Clare stared at the withered fragment. When she spoke again her voice was icy.

“Find the next caer. Leave Vetch to me.”

“Oh, that’s good.” Chloe half turned. “Because if it came to a struggle, I might have to do something bad like that to him. And I wouldn’t want to.”

She strode away, ducking under branches. The King hurried after her. As he slipped between the trees, he gave one glance back at Clare.

Even with the mask on, the look seemed strangely helpless.

They sat in silence. The shell room was a ruin, the shadows of the trees immense over them.

“I just don’t understand it,” Rob whispered.

He had said it before. He couldn’t stop saying it. His dismay was as difficult to grasp as a slippery snake.

Vetch took a candle stub from the bag and lit it. He dripped wax on a thick root and jammed the candle in. As the yellow light steadied and grew, he said gravely, “You must have known.”

“I swear I had no idea!”

“Come on, Rob. Not even from the diary?”

Rob held his breath. Then he put his hand in his pocket and tugged it out. The pages were bent now, the purple felt pen smeared from the forest damp.

He stared at the clotted pages. “I haven’t … didn’t want to read anymore.”

“Then you should.”

He didn’t move, so Vetch reached out gently and took the book from him; opening the cover, he separated the damp pages, peeling them apart.

Rob felt he should take it back, that he was betraying Chloe, but then amazement came again in a flood, because who was Chloe? This spiteful creature? The girl in the bed? The toddler on the swing? He was beginning to think he had never known her at all.

Vetch gave him a sideways look. “I think you should hear some of this.”

“No,” he said, sullen. But Vetch’s calm voice was already reading.

“‘August thirtieth: Rob’s exam results. All As, except Art which was A star. Mum and he are dancing around the kitchen. I want to be SICK’”

“She’s just a jealous kid.... Just a kid…”

“‘April tenth: She’s taking him into Swindon tomorrow to buy him a new laptop.
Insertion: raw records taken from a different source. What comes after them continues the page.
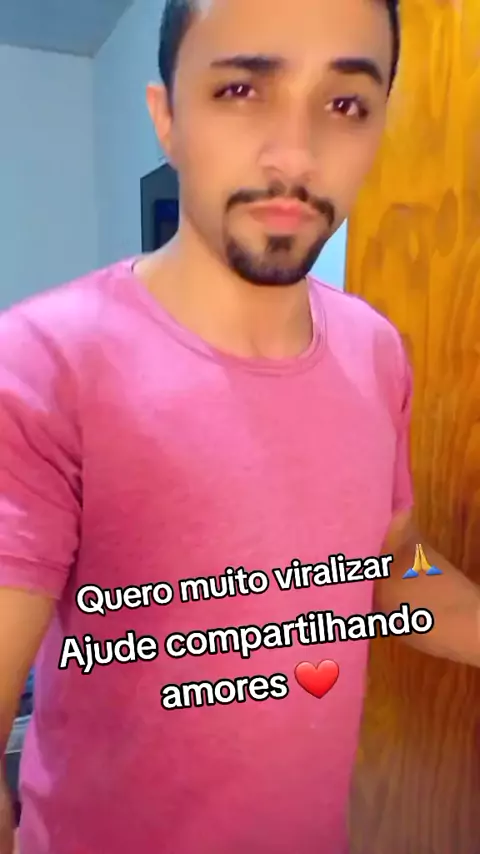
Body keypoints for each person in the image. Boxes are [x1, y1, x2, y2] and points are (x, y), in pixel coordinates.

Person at [0, 0, 479, 852]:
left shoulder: (375, 349)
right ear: (168, 119)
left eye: (345, 104)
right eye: (242, 90)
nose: (295, 155)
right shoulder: (42, 363)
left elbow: (386, 561)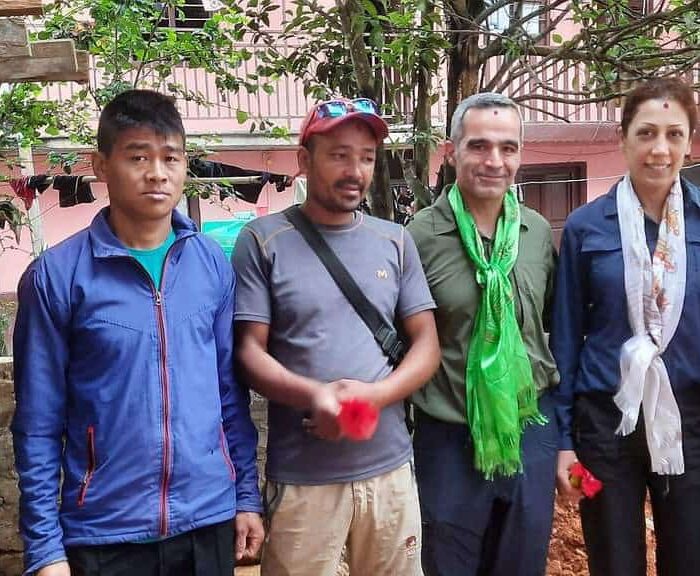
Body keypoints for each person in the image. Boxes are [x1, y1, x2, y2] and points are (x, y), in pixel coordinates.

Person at [12, 89, 264, 576]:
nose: (157, 173)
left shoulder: (210, 263)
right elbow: (37, 424)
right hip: (105, 531)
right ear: (101, 165)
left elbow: (229, 394)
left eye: (170, 157)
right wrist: (45, 549)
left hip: (207, 521)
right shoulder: (57, 277)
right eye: (138, 156)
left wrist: (246, 497)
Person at [233, 97, 440, 576]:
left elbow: (426, 344)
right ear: (304, 160)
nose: (355, 170)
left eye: (366, 157)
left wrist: (372, 397)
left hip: (389, 471)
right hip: (304, 479)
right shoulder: (263, 241)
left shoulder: (396, 240)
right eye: (339, 155)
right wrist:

They asked me to go but I’m sure they were relieved when I said I was going out on Callie. They didn’t really want me around. I had the story all typed up but I didn’t want to show it to her while Rob was there. It’s worse when he doesn’t make fun, when he’s earnest and says things like, “Oh that’s lovely, Chloe,” and then winks at her over my head and when I turn around she’s smiling. I hate that. Can’t they see? Do they even know I exist?’”
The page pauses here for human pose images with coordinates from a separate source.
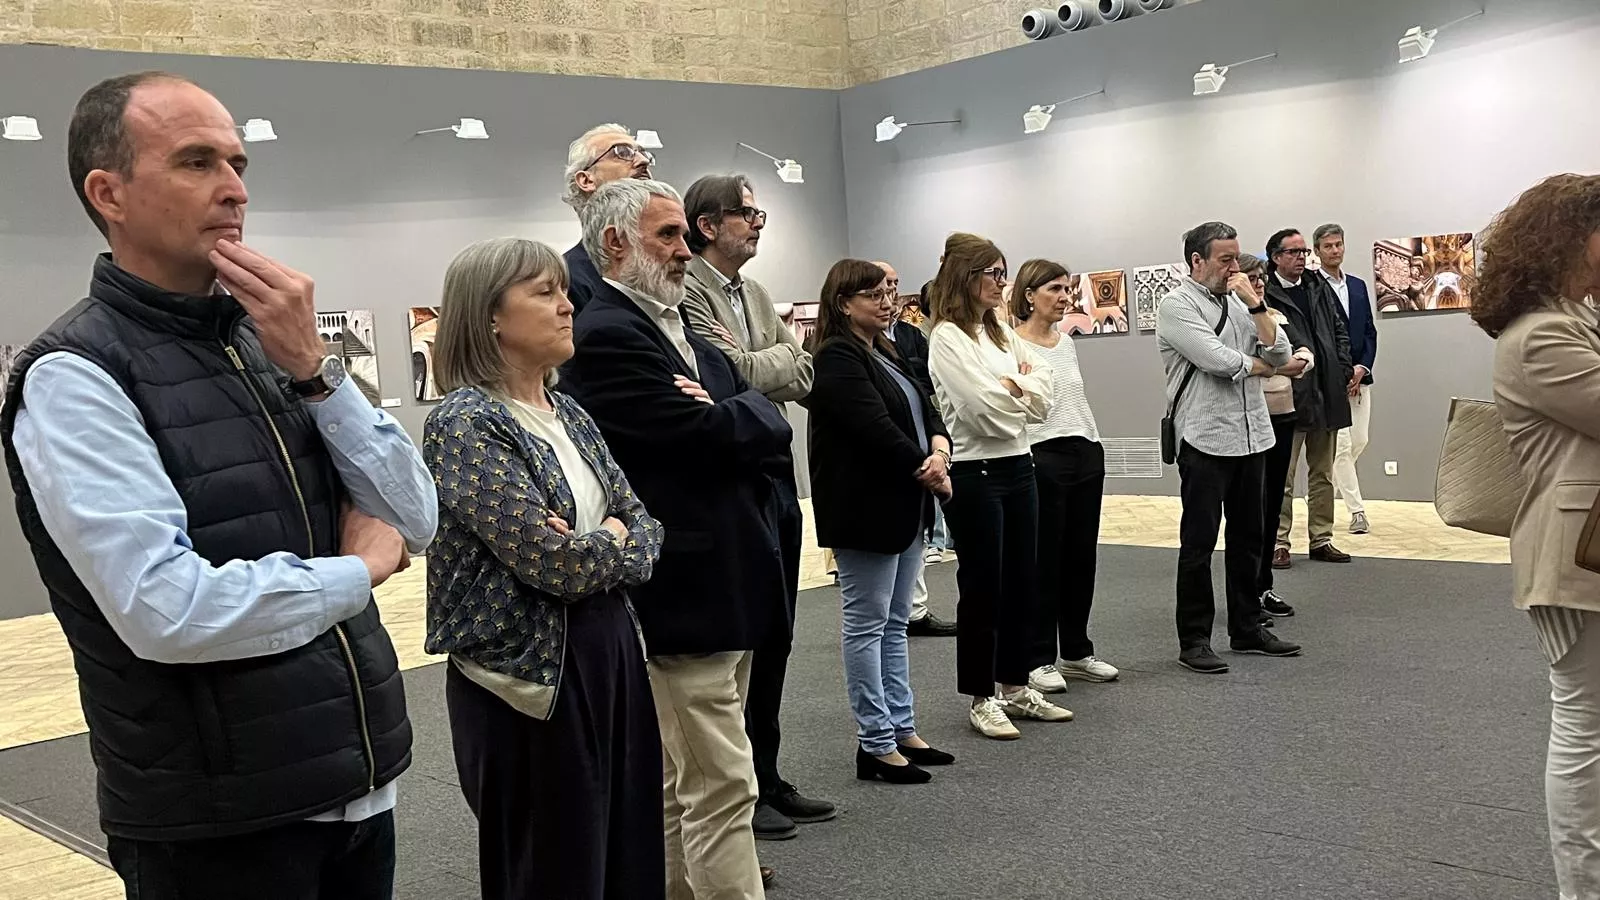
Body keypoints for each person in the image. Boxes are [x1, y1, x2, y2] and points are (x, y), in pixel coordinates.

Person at [0, 71, 436, 898]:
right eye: (197, 162)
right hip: (218, 820)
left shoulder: (268, 340)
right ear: (110, 192)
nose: (235, 189)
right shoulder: (76, 375)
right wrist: (359, 572)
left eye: (237, 163)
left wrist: (315, 369)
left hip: (354, 782)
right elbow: (168, 609)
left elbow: (414, 514)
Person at [561, 178, 792, 899]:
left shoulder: (680, 328)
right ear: (614, 243)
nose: (686, 249)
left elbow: (767, 419)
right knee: (722, 786)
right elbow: (707, 431)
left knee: (681, 783)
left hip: (727, 579)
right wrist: (740, 411)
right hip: (680, 592)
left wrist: (738, 410)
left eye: (683, 235)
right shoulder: (606, 335)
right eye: (668, 235)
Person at [422, 238, 667, 899]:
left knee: (626, 849)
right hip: (529, 677)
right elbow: (552, 564)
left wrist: (606, 539)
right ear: (490, 316)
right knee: (552, 867)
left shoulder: (572, 414)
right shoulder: (466, 420)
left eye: (564, 291)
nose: (567, 307)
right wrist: (609, 537)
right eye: (544, 292)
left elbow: (646, 527)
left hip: (609, 649)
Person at [678, 174, 834, 841]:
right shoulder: (687, 291)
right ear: (707, 225)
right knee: (740, 643)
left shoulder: (755, 294)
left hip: (777, 472)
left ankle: (767, 776)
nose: (758, 224)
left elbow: (800, 375)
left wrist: (754, 359)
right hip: (733, 473)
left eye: (758, 212)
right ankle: (739, 792)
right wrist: (759, 360)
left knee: (777, 633)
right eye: (746, 214)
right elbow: (721, 372)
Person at [1471, 172, 1600, 900]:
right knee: (1585, 728)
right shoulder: (1542, 334)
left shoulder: (1579, 320)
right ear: (1569, 238)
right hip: (1577, 554)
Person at [806, 258, 957, 784]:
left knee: (895, 625)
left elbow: (928, 407)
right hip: (866, 509)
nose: (887, 301)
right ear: (843, 303)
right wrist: (930, 472)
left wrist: (940, 450)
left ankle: (902, 728)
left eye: (888, 292)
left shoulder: (890, 349)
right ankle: (874, 743)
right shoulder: (836, 358)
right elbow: (875, 429)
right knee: (867, 626)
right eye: (872, 295)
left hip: (906, 500)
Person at [927, 232, 1072, 739]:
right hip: (976, 472)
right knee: (984, 587)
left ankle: (1015, 684)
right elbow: (982, 412)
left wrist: (1018, 387)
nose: (1001, 283)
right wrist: (1018, 388)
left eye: (1003, 273)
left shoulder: (1003, 333)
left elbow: (1044, 396)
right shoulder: (947, 336)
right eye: (992, 273)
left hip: (1019, 465)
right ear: (965, 278)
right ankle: (981, 695)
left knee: (1022, 582)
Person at [1155, 221, 1302, 674]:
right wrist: (1264, 364)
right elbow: (1218, 362)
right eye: (1225, 259)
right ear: (1197, 260)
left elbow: (1283, 352)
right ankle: (1194, 640)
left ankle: (1247, 628)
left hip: (1253, 434)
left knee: (1249, 539)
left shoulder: (1243, 303)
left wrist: (1257, 305)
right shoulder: (1177, 305)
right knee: (1198, 543)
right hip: (1205, 437)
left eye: (1237, 258)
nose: (1234, 267)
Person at [1009, 259, 1121, 694]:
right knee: (1045, 559)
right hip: (1042, 454)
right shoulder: (1011, 346)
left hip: (1085, 450)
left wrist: (1093, 447)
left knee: (1081, 557)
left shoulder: (1065, 343)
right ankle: (1039, 657)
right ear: (1029, 294)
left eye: (1067, 289)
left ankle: (1076, 650)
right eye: (1054, 289)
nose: (1064, 297)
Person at [874, 259, 957, 638]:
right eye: (880, 287)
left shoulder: (910, 337)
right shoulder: (848, 349)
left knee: (918, 539)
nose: (889, 293)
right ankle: (901, 611)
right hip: (892, 454)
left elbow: (928, 388)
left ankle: (915, 611)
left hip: (926, 441)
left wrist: (938, 445)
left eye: (894, 284)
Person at [1264, 228, 1354, 568]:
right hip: (1288, 395)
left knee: (1323, 473)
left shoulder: (1318, 286)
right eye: (1294, 252)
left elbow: (1339, 329)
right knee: (1282, 476)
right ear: (1276, 257)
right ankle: (1278, 541)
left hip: (1326, 391)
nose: (1301, 257)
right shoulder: (1267, 293)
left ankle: (1322, 538)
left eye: (1303, 251)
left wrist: (1343, 367)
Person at [1240, 253, 1314, 623]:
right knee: (1251, 511)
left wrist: (1270, 364)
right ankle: (1246, 592)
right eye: (1251, 278)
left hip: (1283, 416)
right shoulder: (1238, 319)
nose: (1258, 285)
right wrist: (1276, 364)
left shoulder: (1275, 315)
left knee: (1271, 506)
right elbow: (1243, 361)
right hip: (1252, 419)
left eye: (1261, 278)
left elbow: (1302, 356)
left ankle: (1263, 586)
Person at [1313, 224, 1378, 535]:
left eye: (1338, 244)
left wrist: (1361, 368)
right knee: (1341, 448)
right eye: (1328, 246)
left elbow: (1368, 332)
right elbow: (1320, 337)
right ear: (1317, 251)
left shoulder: (1357, 285)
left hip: (1360, 378)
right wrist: (1341, 373)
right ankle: (1357, 511)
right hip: (1331, 380)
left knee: (1359, 441)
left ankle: (1331, 488)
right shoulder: (1313, 287)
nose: (1335, 250)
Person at [561, 123, 656, 313]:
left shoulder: (659, 268)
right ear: (587, 180)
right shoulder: (569, 279)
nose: (642, 161)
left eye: (643, 153)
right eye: (622, 152)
Vetch’s dark eyes looked at him over the book.

Rob turned away. His mind was blank; he had no thoughts. There was only a cold dread that had started to creep in, like the tendrils of fog that were rising in the chamber of trees, the damp clouds of his own breath.

Finally he whispered, “What story?”

“It seems she was writing a lot of them.” Vetch turned the pages. “Poems too, I’m glad to see, and very good for her age. Imaginative. Spirited. She seems to have been collecting them together.” He paused, reluctant. “Then there’s this—no date:

‘I will never, never forgive him.

‘It was lying on the kitchen table, all ready. Mac had said he wanted to read some—I’d told him part of the plot, and I’d put it there ready. When I heard them all come in I ran down. He’d propped a painting on top of it. They were all standing around admiring it.
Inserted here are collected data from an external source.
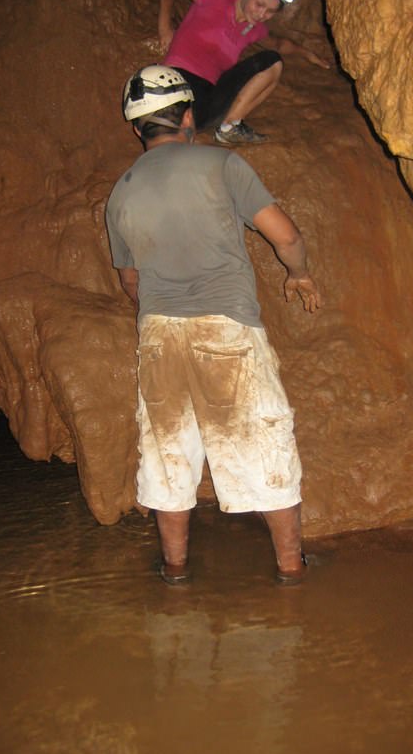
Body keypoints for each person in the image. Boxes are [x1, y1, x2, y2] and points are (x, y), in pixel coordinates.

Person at [105, 65, 322, 585]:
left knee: (168, 456)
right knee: (263, 445)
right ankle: (291, 572)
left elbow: (130, 282)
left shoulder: (120, 194)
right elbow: (285, 235)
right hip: (225, 327)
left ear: (137, 129)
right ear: (187, 117)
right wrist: (300, 274)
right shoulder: (221, 165)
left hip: (159, 336)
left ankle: (175, 572)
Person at [158, 0, 330, 145]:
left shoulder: (254, 29)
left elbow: (279, 45)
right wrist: (165, 29)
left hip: (206, 103)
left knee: (273, 62)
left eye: (270, 12)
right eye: (259, 4)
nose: (262, 15)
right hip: (176, 85)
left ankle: (229, 127)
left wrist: (307, 53)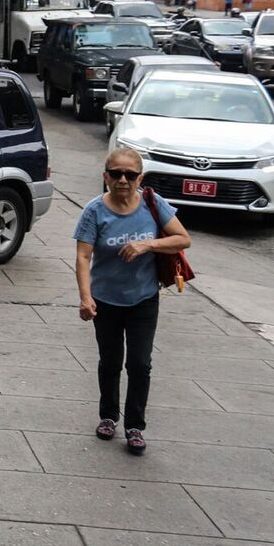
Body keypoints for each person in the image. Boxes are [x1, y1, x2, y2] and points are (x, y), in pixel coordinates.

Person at [74, 147, 191, 454]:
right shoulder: (94, 211)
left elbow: (183, 238)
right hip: (105, 300)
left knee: (140, 363)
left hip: (143, 299)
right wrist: (86, 298)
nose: (122, 180)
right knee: (110, 362)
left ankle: (135, 425)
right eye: (116, 174)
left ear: (139, 178)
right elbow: (83, 256)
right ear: (106, 176)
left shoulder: (153, 204)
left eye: (129, 174)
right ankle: (109, 416)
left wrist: (146, 245)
‘I stood at the back and didn’t say anything, and then when they’d gone I pulled out my notebook and there was paint on it. Dark green paint. On the cover and soaked into the first three pages, so that you couldn’t read them.’”

Helpless, Rob rubbed his hands through his hair.

“‘All the words were lost.’” Vetch’s voice sounded quietly appalled. Through his misery, Rob shivered. “‘All the sounds and meanings, all the words, so carefully chosen. Words that could never fit together again just like that, ever, ever again. And when he came in and saw me crying he said, “Oh, sorry, Chloe. Did your notebook get messed up? I’ll get you another one, don’t worry.” Another notebook. Another girly, pink, fluffy notebook with giggly girly guff inside. That’s what he meant. That’s what he thought—’”

“All right. All right!—” Rob jumped up and slammed his palm against the bole of an oak. “But I didn’t know! How could I know? She never said. She never told me she was writing anything important, anything that meant something!”